血圧は、血液を全身に循環させ、酸素や栄養素を細胞へ届け、老廃物を除去するための重要な圧力です。この圧力は主に心臓のポンプ作用と血管の抵抗によって生み出されます。

1. 心臓の収縮(収縮期)

心臓は左右に2つずつ、計4つの腔(左右の心房と心室)からなる筋肉組織です。
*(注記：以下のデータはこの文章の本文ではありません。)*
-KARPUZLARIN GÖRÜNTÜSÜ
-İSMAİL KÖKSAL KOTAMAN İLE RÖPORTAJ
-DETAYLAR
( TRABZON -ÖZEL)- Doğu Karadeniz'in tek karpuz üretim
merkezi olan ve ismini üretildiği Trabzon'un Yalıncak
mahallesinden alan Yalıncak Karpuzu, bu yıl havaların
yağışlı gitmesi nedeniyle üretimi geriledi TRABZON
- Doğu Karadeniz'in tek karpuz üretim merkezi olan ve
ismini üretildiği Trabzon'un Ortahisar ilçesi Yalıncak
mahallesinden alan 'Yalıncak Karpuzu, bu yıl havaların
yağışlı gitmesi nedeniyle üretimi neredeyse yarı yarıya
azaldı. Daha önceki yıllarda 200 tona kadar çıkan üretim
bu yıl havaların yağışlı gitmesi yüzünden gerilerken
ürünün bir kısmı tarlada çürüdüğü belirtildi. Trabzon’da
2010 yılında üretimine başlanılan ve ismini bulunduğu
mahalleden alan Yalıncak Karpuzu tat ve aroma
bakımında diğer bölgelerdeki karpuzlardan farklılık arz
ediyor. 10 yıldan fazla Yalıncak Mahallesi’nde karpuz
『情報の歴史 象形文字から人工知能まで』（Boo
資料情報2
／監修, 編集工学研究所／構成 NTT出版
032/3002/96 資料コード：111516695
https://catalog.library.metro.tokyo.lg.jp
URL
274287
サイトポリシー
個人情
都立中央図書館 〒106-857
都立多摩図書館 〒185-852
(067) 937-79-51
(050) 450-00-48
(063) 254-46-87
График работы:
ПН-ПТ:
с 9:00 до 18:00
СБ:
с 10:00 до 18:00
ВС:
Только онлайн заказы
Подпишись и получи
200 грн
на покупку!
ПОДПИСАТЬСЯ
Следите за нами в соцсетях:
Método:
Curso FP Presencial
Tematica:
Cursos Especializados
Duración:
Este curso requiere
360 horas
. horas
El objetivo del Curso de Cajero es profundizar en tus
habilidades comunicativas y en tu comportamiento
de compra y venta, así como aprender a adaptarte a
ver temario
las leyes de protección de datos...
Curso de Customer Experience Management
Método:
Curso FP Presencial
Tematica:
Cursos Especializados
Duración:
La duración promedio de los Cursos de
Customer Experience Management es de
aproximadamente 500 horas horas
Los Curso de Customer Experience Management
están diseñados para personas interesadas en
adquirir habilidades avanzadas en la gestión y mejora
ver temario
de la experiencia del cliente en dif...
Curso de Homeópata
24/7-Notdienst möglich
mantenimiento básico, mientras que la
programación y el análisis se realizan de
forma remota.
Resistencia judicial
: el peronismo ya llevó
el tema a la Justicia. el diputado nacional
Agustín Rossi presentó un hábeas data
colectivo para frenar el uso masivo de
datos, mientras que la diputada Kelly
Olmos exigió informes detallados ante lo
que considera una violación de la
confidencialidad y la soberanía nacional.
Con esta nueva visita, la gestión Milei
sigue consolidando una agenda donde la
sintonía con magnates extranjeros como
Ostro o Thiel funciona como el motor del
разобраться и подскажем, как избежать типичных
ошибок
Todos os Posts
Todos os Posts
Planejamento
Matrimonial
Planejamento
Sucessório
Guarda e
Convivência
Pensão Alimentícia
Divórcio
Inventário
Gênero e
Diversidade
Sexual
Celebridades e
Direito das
心室が収縮すると血液が動脈へ押し出され、この瞬間を「収縮期(シストール)」と呼びます。心筋の強い収縮により動脈内圧が上昇し、これが上(収縮期)血圧となります。

2. 血管抵抗

血液が動脈を流れる際、血管壁から抵抗が生じます。この抵抗は血管壁の弾性、血管径、血液の粘度(濃さ)などに左右されます。血管が狭くなるほど抵抗が高くなり、結果として血圧が上がります。逆に血管が拡がると抵抗が低くなり、血圧は下がります。

3. 血液量

循環系内の血液量も血圧に影響します。水分摂取の増加や体液貯留などで血液量が増えると、血管壁にかかる圧力が高くなり、血圧が上昇します。

4. 心拍数

心拍数が上がると、1分間に送り出す血液量が増えるため、動脈内圧が上がります。急激な心拍数上昇は血圧上昇の要因となります。

以上の要素が組み合わさって血圧が決まります。成人の正常血圧は一般に 120/80 mmHg とされ、120 が収縮期血圧、80 が拡張期血圧です。この範囲から外れると、高血圧(ヒュpertension)や低血圧(hypotension)となり、医療的な対応が必要です。

血圧管理のポイント

血圧は心臓だけでなく、腎臓、脳など全身の臓器に影響を与えるため、健康維持に欠かせません。定期的な運動、バランスの取れた食事、適切な水分補給などの生活習慣が、血圧を適正範囲に保つ基本です。